This project is a comprehensive implementation of an embeddings-based search engine designed for a code search task. It uses the CoSQA dataset from Hugging Face to retrieve relevant code snippets based on natural language queries.
The project covers the complete end-to-end model lifecycle:
- Implementation (Part 1): Building a baseline search engine using a pre-trained sentence-transformers model, FAISS for vector indexing, and a FastAPI server for the API.
- Evaluation (Part 2): Measuring the baseline engine's performance on the CoSQA validation set using standard ranking metrics: Recall@10, MRR@10, and NDCG@10.
- Fine-Tuning (Part 3): Improving the search quality by fine-tuning the base model on the CoSQA training set and demonstrating a measurable improvement in evaluation metrics.
├── data/ # Directory for storing FAISS indexes and metadata
│ ├── base_index.bin
│ ├── base_meta.pkl
│ ├── finetuned_index.bin
│ └── finetuned_meta.pkl
│
├── model_checkpoints/ # Directory for saving the fine-tuned model
│ └── finetuned/
│ ├── ...
│ └── loss_history.pkl # Contains mean batch lossess for intermediate training steps.
│
├── src/ # Source code for core modules
│ ├── metrics.py # Implementation of Recall@k, MRR@k, NDCG@k
│ └── utils.py # Data loading utilities for the CoSQA dataset
│
├── api.py # FastAPI server to host the /search endpoint
│
├── build_index.py # Script to encode documents and build a FAISS index
│
├── evaluate.py # Script to evaluate the search engine on CoSQA
│
├── train.py # Script to fine-tune the embedding model
│
├── .gitignore
│
├── README.md # This file
│
├── report.ipynb # The main Jupyter Notebook with all analysis and findings
│
└── requirements.txt # Python dependenciesFollow these steps to set up your environment and install the required dependencies.
- Clone the repository
Clone this project to your local machine.
git clone https://github.com/allesgrau/ML-for-context-task.git
cd ML-for-context-task- Create a virtual environment
It is highly recommended to use a separate virtual environment to manage dependencies. To do this, create the environment, activate it and install dependencies.
Windows:
python -m venv venv
.\venv\Scripts\activate
pip install -r requirements.txtmacOS/Linux:
python -m venv venv
source venv/bin/activate
pip install -r requirements.txt- Explore the project
There are two main ways to run and explore this project:
- (Recommended) Use the interactive Jupyter Notebook for a full walkthrough.

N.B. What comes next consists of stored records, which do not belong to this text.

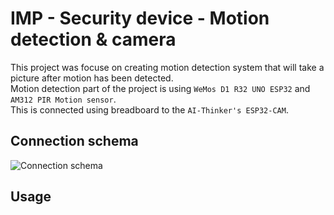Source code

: # IMP - Security device - Motion detection & camera
This project was focuse on creating motion detection system that will take a picture after motion has been detected.  
Motion detection part of the project is using `WeMos D1 R32 UNO ESP32` and `AM312 PIR Motion sensor`.  
This is connected using breadboard to the `AI-Thinker's ESP32-CAM`.
## Connection schema
![Connection schema](assests/circuit.svg)
## Usage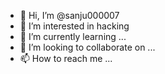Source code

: - 👋 Hi, I’m @sanju000007
- 👀 I’m interested in hacking
- 🌱 I’m currently learning ... 
- 💞️ I’m looking to collaborate on ...
- 📫 How to reach me ...

<!---
sanju000007/sanju000007 is a ✨ special ✨ repository because its `README.md` (this file) appears on your GitHub profile.
You can click the Preview link to take a look at your changes.
--->
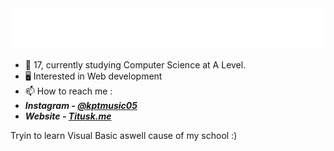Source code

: <img src="https://github.com/Kpt05/Kpt05/blob/main/header.svg" alt=":wave:" />

- 🌱 17, currently studying Computer Science at A Level.
- 🖥️ Interested in Web development
- 📫 How to reach me : 
- ***Instagram - [@kptmusic05](https://www.instagram.com/kptmusic05/)***
- ***Website - [Titusk.me](https://titusk.me)***

Tryin to learn Visual Basic aswell cause of my school :)

<!---
Kpt05/Kpt05 is a ✨ special ✨ repository because its `README.md` (this file) appears on your GitHub profile.
You can click the Preview link to take a look at your changes.
--->
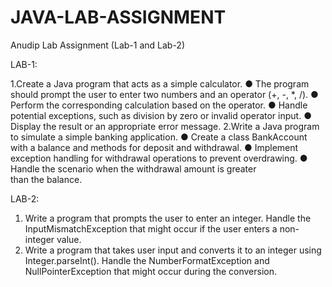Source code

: # JAVA-LAB-ASSIGNMENT
Anudip Lab Assignment (Lab-1 and Lab-2)

LAB-1:

1.Create a Java program that acts as a simple calculator.
● The program should prompt the user to enter two numbers and an operator (+, -,
*, /).
● Perform the corresponding calculation based on the operator.
● Handle potential exceptions, such as division by zero or invalid operator input.
● Display the result or an appropriate error message.
2.Write a Java program to simulate a simple banking application.
● Create a class BankAccount with a balance and methods for deposit and
withdrawal.
● Implement exception handling for withdrawal operations to prevent overdrawing.
● Handle the scenario when the withdrawal amount is greater than the balance.

LAB-2:

1. Write a program that prompts the user to enter an integer. Handle the
InputMismatchException that might occur if the user enters a non-integer value.
2. Write a program that takes user input and converts it to an integer using
Integer.parseInt(). Handle the NumberFormatException and NullPointerException
that might occur during the conversion.
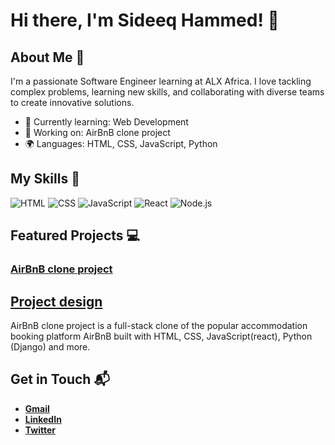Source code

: # Hi there, I'm Sideeq Hammed! 👋
<!--
![Banner Image](your_banner_image_url_here)
-->
## About Me 🚀

I'm a passionate Software Engineer learning at ALX Africa. I love tackling complex problems, learning new skills, and collaborating with diverse teams to create innovative solutions.

- 🌱 Currently learning: Web Development 
- 🔭 Working on: AirBnB clone project
- 🌍 Languages: HTML, CSS, JavaScript, Python
<!-- - ⚡ Fun fact: **[a fun fact about yourself]** -->

## My Skills 🧠

![HTML](https://img.shields.io/badge/-HTML-E34F26?style=flat-square&logo=html5&logoColor=white)
![CSS](https://img.shields.io/badge/-CSS-1572B6?style=flat-square&logo=css3&logoColor=white)
![JavaScript](https://img.shields.io/badge/-JavaScript-F7DF1E?style=flat-square&logo=javascript&logoColor=black)
![React](https://img.shields.io/badge/-React-61DAFB?style=flat-square&logo=react&logoColor=black)
![Node.js](https://img.shields.io/badge/-Node.js-339933?style=flat-square&logo=node.js&logoColor=white)

<!--
*Replace the above skill badges with your own skills and expertise. To create more badges, use [checkout this repo](https://github.com/alexandresanlim/Badges4-README.md-Profile).*
-->

## Featured Projects 💻

### [AirBnB clone project](https://github.com/sideeqhammed/airbnb-clone-project)

## [Project design](https://drive.google.com/file/d/1bDkBhKO0YJDLMsU1zMbuBi9uHrQ4X52A/view?usp=drivesdk)

AirBnB clone project is a full-stack clone of the popular accommodation booking platform AirBnB built with HTML, CSS, JavaScript(react), Python (Django) and more.<!-- This project demonstrates my ability to **[skills demonstrated by the project]**. You can check out the repository [here](project_1_repository_link). -->

<!--
### [Project 2 Title](project_2_link)

![Project 2 Screenshot](project_2_screenshot_url)

**[Project 2 Title]** is a **[brief project description]** built with **[technologies used]**. This project showcases my skills in **[skills demonstrated by the project]**. You can check out the repository [here](project_2_repository_link).
-->

## Get in Touch 📬

<!-- - **[Personal Website / Blog]**(your_website_or_blog_link) -->
- **[Gmail](sideeqhammed05@gmail.com)**
- **[LinkedIn](https://www.linkedin.com/in/sideeqhammed05)**
- **[Twitter](https://x.com/sideeq_hammed)**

- Run the individual Python scripts (train, build_index, evaluate, api) from your terminal.
This README covers what should be done in order to explore the project through the first way.
The report.ipynb file is a comprehensive, interactive report that walks through every part of the task. It contains all the code, explanations, and results.
- Ensure your virtual environment is activated and dependencies are installed.
- Launch Jupyter Notebook or Jupyter Lab.
- Open report.ipynb.
- You can read the full report and execute the cells sequentially to see the search engine in action, run evaluations, and understand the fine-tuning process.
Note: The report.ipynb notebook contains code for all parts of the project, including a cell for training the model (in the Part 3 – Fine-tuning section). Please skip this training cell. This process is very time-consuming, and the model has already been pre-trained by me. The final, fine-tuned model is saved in the model_checkpoints/finetuned directory. Subsequent cells in the notebook are set up to load this ready-to-use model for evaluation.